◆ Exercise: Each line of the data should be given again exactly.

◆ Extracted entries:
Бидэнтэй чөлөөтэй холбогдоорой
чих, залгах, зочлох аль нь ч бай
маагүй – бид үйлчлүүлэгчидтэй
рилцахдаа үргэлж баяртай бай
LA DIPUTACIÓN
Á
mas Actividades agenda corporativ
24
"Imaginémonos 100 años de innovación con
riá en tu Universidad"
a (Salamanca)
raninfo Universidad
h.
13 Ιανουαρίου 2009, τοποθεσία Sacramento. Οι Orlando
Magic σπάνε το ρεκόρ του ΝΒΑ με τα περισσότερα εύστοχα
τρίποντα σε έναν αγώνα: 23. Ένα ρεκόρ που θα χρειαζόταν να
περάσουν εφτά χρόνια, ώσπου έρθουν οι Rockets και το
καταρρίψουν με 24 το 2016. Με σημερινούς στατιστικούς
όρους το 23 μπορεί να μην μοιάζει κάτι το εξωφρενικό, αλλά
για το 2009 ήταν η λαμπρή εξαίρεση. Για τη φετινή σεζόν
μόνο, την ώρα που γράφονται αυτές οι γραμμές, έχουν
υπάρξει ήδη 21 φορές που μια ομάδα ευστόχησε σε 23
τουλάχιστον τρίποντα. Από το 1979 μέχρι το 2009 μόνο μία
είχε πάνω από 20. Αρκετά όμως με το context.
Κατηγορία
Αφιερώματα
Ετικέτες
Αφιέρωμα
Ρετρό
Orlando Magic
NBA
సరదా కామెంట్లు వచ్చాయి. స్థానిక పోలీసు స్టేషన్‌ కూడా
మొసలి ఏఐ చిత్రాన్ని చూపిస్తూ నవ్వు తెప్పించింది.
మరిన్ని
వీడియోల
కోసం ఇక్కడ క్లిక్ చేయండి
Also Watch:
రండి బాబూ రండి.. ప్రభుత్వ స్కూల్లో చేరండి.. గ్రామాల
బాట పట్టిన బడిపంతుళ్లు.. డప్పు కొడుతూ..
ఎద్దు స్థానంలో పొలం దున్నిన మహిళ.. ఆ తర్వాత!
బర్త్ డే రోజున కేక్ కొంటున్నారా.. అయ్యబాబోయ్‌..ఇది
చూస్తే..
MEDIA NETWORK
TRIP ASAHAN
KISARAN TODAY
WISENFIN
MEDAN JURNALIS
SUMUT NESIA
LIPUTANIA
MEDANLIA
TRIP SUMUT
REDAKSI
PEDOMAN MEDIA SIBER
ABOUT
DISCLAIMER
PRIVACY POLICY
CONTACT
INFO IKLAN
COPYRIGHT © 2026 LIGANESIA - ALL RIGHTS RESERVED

◆ Answer to the exercise:
Бидэнтэй чөлөөтэй холбогдоорой
чих, залгах, зочлох аль нь ч бай
маагүй – бид үйлчлүүлэгчидтэй
рилцахдаа үргэлж баяртай бай
LA DIPUTACIÓN
Á
mas Actividades agenda corporativ
24
"Imaginémonos 100 años de innovación con
riá en tu Universidad"
a (Salamanca)
raninfo Universidad
h.
13 Ιανουαρίου 2009, τοποθεσία Sacramento. Οι Orlando
Magic σπάνε το ρεκόρ του ΝΒΑ με τα περισσότερα εύστοχα
τρίποντα σε έναν αγώνα: 23. Ένα ρεκόρ που θα χρειαζόταν να
περάσουν εφτά χρόνια, ώσπου έρθουν οι Rockets και το
καταρρίψουν με 24 το 2016. Με σημερινούς στατιστικούς
όρους το 23 μπορεί να μην μοιάζει κάτι το εξωφρενικό, αλλά
για το 2009 ήταν η λαμπρή εξαίρεση. Για τη φετινή σεζόν
μόνο, την ώρα που γράφονται αυτές οι γραμμές, έχουν
υπάρξει ήδη 21 φορές που μια ομάδα ευστόχησε σε 23
τουλάχιστον τρίποντα. Από το 1979 μέχρι το 2009 μόνο μία
είχε πάνω από 20. Αρκετά όμως με το context.
Κατηγορία
Αφιερώματα
Ετικέτες
Αφιέρωμα
Ρετρό
Orlando Magic
NBA
సరదా కామెంట్లు వచ్చాయి. స్థానిక పోలీసు స్టేషన్‌ కూడా
మొసలి ఏఐ చిత్రాన్ని చూపిస్తూ నవ్వు తెప్పించింది.
మరిన్ని
వీడియోల
కోసం ఇక్కడ క్లిక్ చేయండి
Also Watch:
రండి బాబూ రండి.. ప్రభుత్వ స్కూల్లో చేరండి.. గ్రామాల
బాట పట్టిన బడిపంతుళ్లు.. డప్పు కొడుతూ..
ఎద్దు స్థానంలో పొలం దున్నిన మహిళ.. ఆ తర్వాత!
బర్త్ డే రోజున కేక్ కొంటున్నారా.. అయ్యబాబోయ్‌..ఇది
చూస్తే..
MEDIA NETWORK
TRIP ASAHAN
KISARAN TODAY
WISENFIN
MEDAN JURNALIS
SUMUT NESIA
LIPUTANIA
MEDANLIA
TRIP SUMUT
REDAKSI
PEDOMAN MEDIA SIBER
ABOUT
DISCLAIMER
PRIVACY POLICY
CONTACT
INFO IKLAN
COPYRIGHT © 2026 LIGANESIA - ALL RIGHTS RESERVED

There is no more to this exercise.